--- WRITTEN EXERCISE ---
Recast the listing below as a Markdown table with two columns, "No." and "Entry". Number the rows in order, put one line of the listing in each row, skip blank lines, and leave out the pictures.
>>
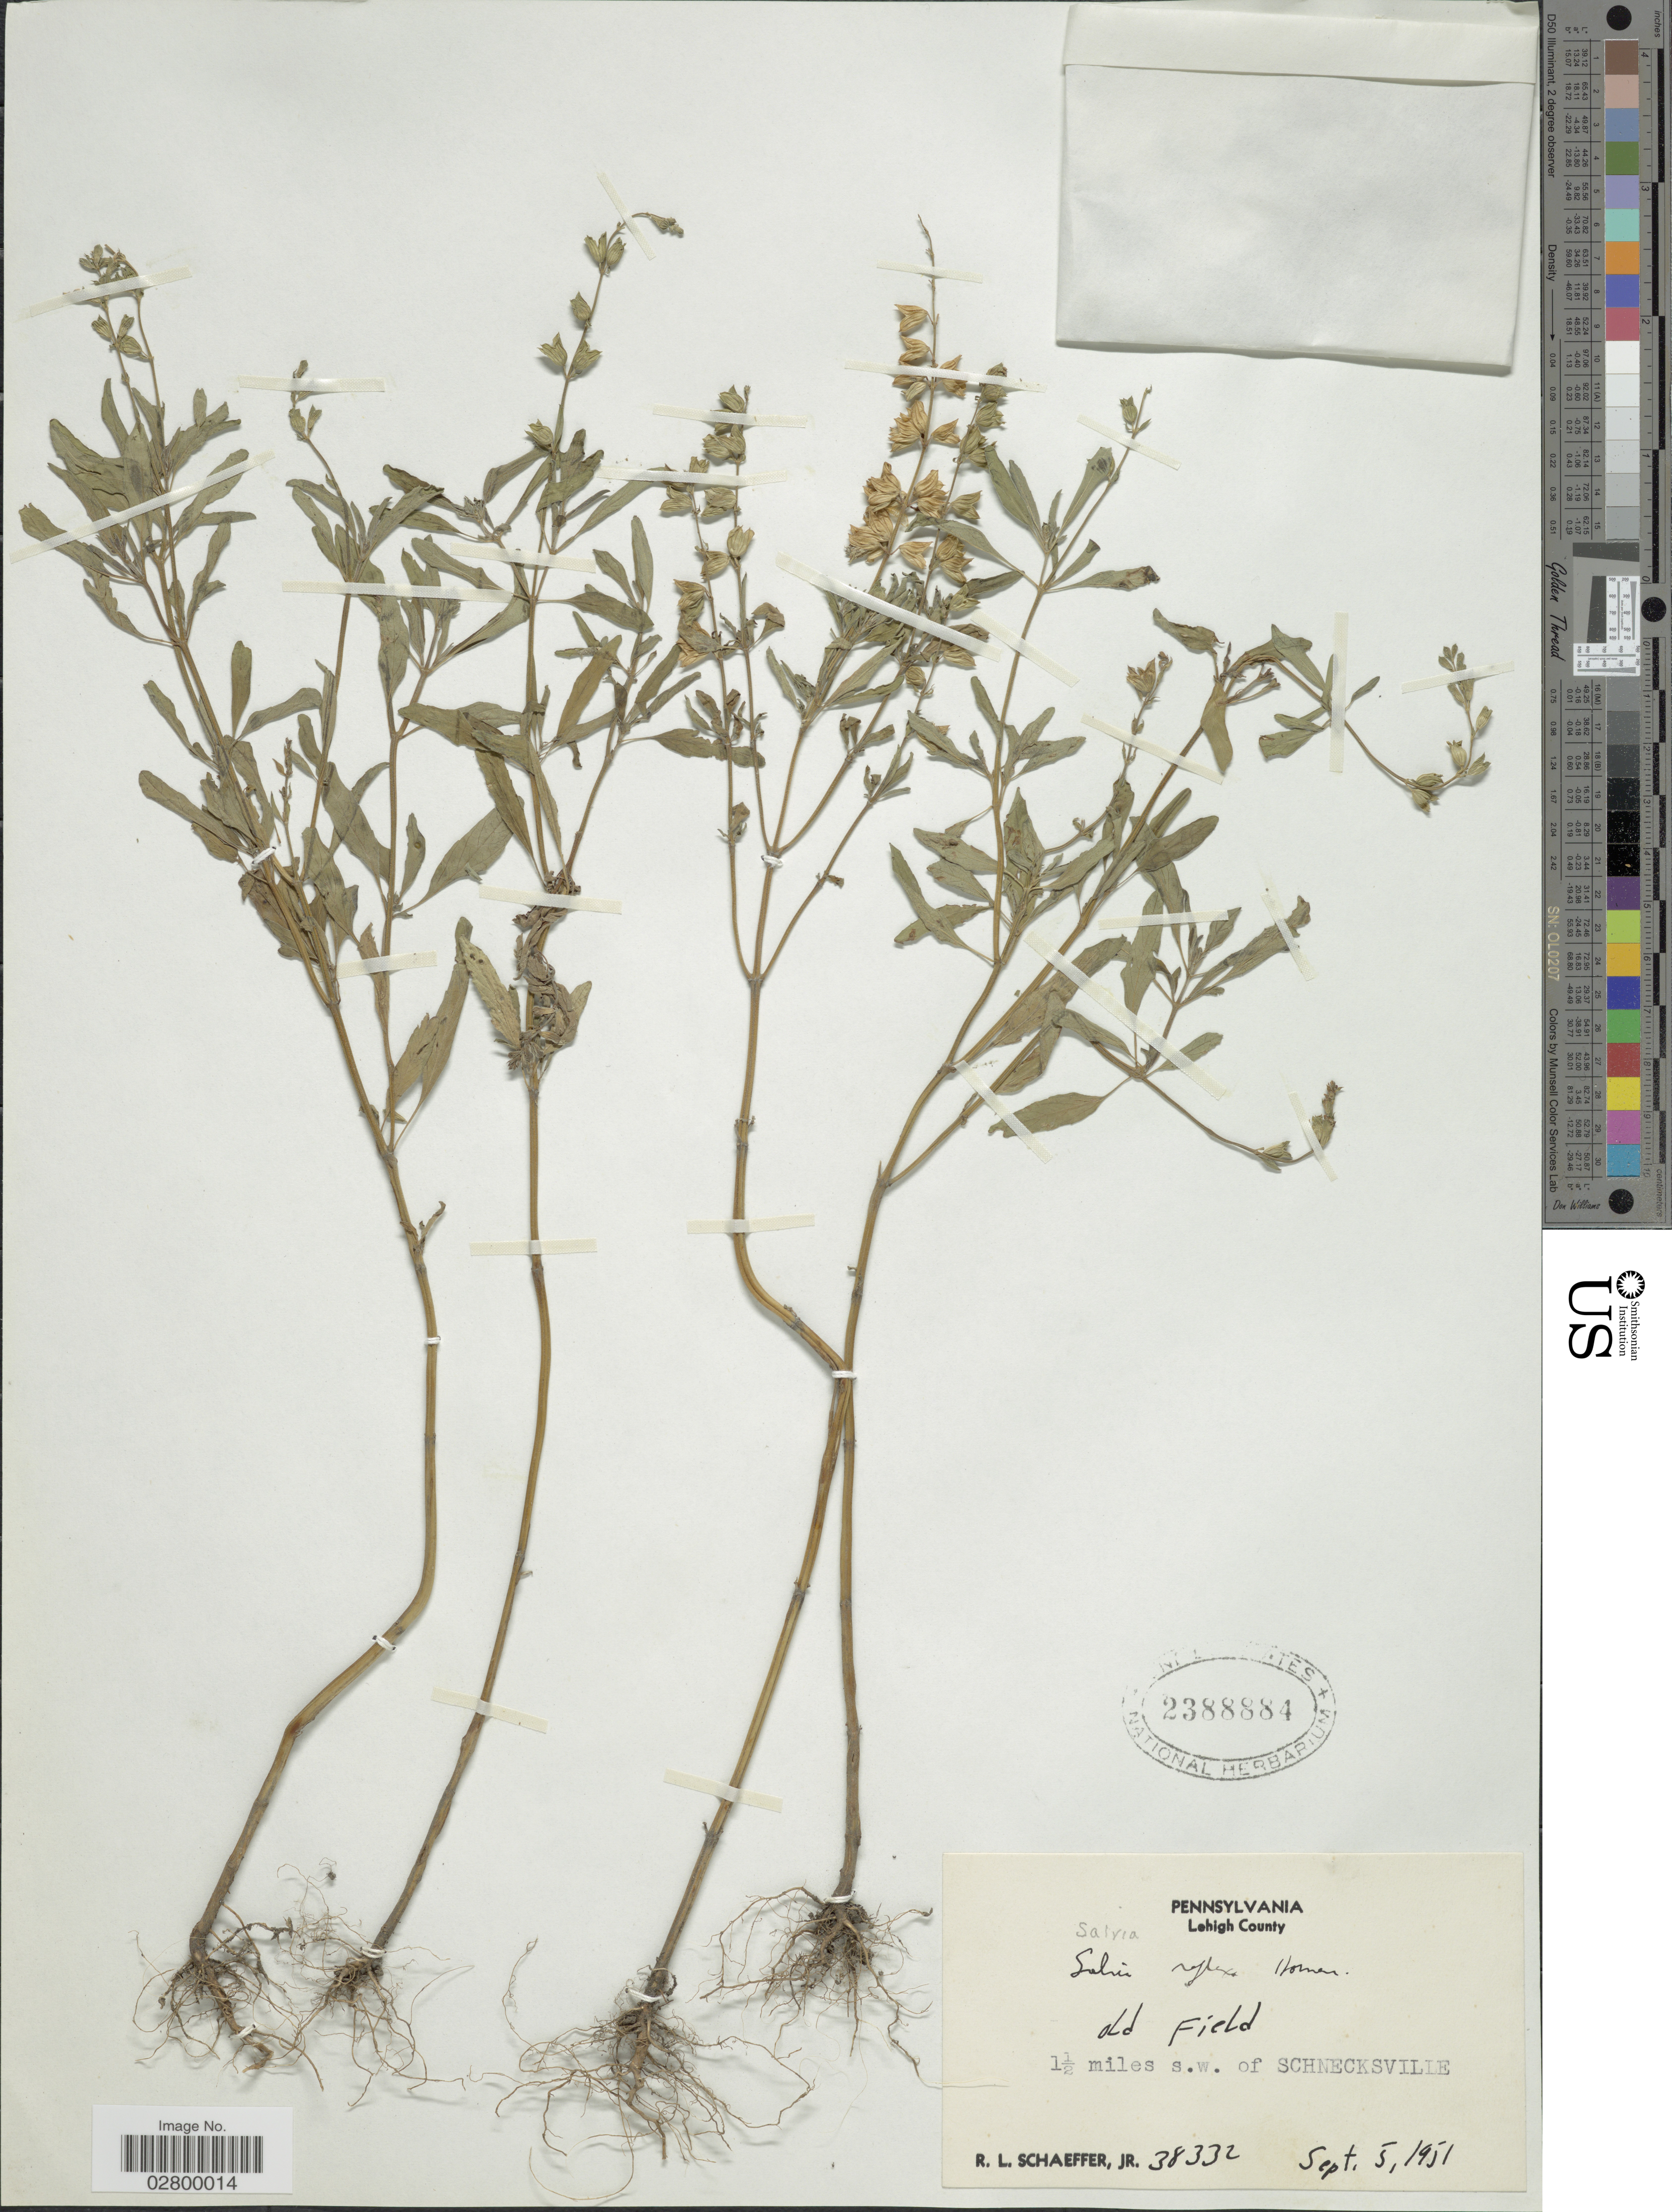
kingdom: Plantae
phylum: Tracheophyta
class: Magnoliopsida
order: Lamiales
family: Lamiaceae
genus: Salvia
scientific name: Salvia reflexa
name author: Hornem.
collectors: R. L. Schaeffer Jr.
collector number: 38332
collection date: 1951-09-05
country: United States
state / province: Pennsylvania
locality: Lehigh County. 1½ miles s.w. of Schnecksville.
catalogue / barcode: US 2388884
<<
--- ANSWER BELOW ---
| No. | Entry |
|---|---|
| 1 | kingdom: Plantae |
| 2 | phylum: Tracheophyta |
| 3 | class: Magnoliopsida |
| 4 | order: Lamiales |
| 5 | family: Lamiaceae |
| 6 | genus: Salvia |
| 7 | scientific name: Salvia reflexa |
| 8 | name author: Hornem. |
| 9 | collectors: R. L. Schaeffer Jr. |
| 10 | collector number: 38332 |
| 11 | collection date: 1951-09-05 |
| 12 | country: United States |
| 13 | state / province: Pennsylvania |
| 14 | locality: Lehigh County. 1½ miles s.w. of Schnecksville. |
| 15 | catalogue / barcode: US 2388884 |